Conditional expectation under indepentent RV Let $X_1, X_2, X_3$ be independent RVs and $h: \mathbb{R} \to \mathbb{R}$ be measurable.
Claim: $$\mathbb{E}[h(X_1,X_2)\mid X_1, X_3] = \mathbb{E}[h(X_1,X_2)\mid X_1].$$
Why? Since $\sigma(X_1) \subset \sigma(X_1, X_3)$, I tried utilizing the tower property of CE. But due to a lack of measurability of either $\mathbb{E}[h(X_1,X_2)\mid X_1,X_3]$ w.r.t. $\sigma(X_1)$ or $h(X_1,X_2)$ w.r.t. $\sigma(X_1, X_3)$, I didn't really know how to proceed from
$$ \mathbb{E} \big[ \mathbb{E}[h(X_1,X_2)\mid X_1,X_3]\mid X_1 \big] = \mathbb{E}[h(X_1,X_2)\mid X_1] =  \mathbb{E} \big[ \mathbb{E}[h(X_1,X_2)\mid X_1]\mid X_1,X_3 \big].$$
 A: $\def\B{\mathscr{B}}\def\R{\mathbb{R}}\def\peq{\mathrel{\phantom{=}}{}}\def\d{\mathrm{d}}\def\Π{{\mit Π}}$Without loss of generality, assmue that $X_1, X_2, X_3$ are real-valued random variables.
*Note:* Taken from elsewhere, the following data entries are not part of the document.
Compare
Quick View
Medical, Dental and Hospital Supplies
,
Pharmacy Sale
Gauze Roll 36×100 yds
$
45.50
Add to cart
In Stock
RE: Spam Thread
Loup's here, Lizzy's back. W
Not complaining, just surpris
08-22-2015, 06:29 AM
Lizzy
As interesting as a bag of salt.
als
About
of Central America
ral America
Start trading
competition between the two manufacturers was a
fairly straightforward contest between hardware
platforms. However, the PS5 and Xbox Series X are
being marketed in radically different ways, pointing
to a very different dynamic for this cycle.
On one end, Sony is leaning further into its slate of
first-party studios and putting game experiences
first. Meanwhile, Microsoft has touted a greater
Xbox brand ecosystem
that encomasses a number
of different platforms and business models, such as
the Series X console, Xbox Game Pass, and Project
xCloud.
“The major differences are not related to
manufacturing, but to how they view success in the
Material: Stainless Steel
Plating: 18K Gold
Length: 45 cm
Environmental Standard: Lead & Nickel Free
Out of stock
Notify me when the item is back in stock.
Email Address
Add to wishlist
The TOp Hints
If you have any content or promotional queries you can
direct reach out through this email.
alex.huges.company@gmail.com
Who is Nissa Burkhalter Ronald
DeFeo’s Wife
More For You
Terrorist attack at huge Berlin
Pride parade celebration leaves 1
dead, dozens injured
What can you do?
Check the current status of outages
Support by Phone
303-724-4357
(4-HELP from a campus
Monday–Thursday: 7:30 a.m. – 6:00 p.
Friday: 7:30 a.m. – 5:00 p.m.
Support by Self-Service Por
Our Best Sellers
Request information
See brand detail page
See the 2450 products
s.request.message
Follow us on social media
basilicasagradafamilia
For any $A, B \in \B(\R)$, the independence of $σ(X_1, X_2)$ and $σ(X_3)$ implies that\begin{align*}
&\peq \int\limits_{\{X_1 \in A, X_3 \in B\}} E(h(X_1, X_2) \mid X_1) \,\d P\\
&= E\bigl(E(h(X_1, X_2) \mid X_1) I_A(X_1) I_B(X_3) \bigr)\\
&= E\bigl( E(h(X_1, X_2) \mid X_1) I_A(X_1) \bigr) E(I_B(X_3))\\
&= E\bigl(E(h(X_1, X_2) I_A(X_1) \mid X_1)\bigr) P(X_3 \in B)\\
&= E(h(X_1, X_2) I_A(X_1)) P(X_3 \in B),
\end{align*}\begin{align*}
&\peq \int\limits_{\{X_1 \in A, X_3 \in B\}} E(h(X_1, X_2) \mid X_1, X_3) \,\d P = \int\limits_{\{X_1 \in A, X_3 \in B\}} h(X_1, X_2) \,\d P\\
&= E(h(X_1, X_2) I_A(X_1) I_B(X_3)) = E(h(X_1, X_2) I_A(X_1)) E(I_B(X_3))\\
&= E(h(X_1, X_2) I_A(X_1)) P(X_3 \in B),
\end{align*}
thus$$
\int\limits_{\{X_1 \in A, X_3 \in B\}} E(h(X_1, X_2) \mid X_1, X_3) \,\d P = \int\limits_{\{X_1 \in A, X_3 \in B\}} E(h(X_1, X_2) \mid X_1) \,\d P.
$$
Finally, note that $\Π := \bigl\{ \{X_1 \in A, X_3 \in B\} \mid A, B \in \B(\R) \bigr\}$ is a π-system and $σ(X_1, X_3) = σ(\Π)$, the identity follows from the π-λ theorem.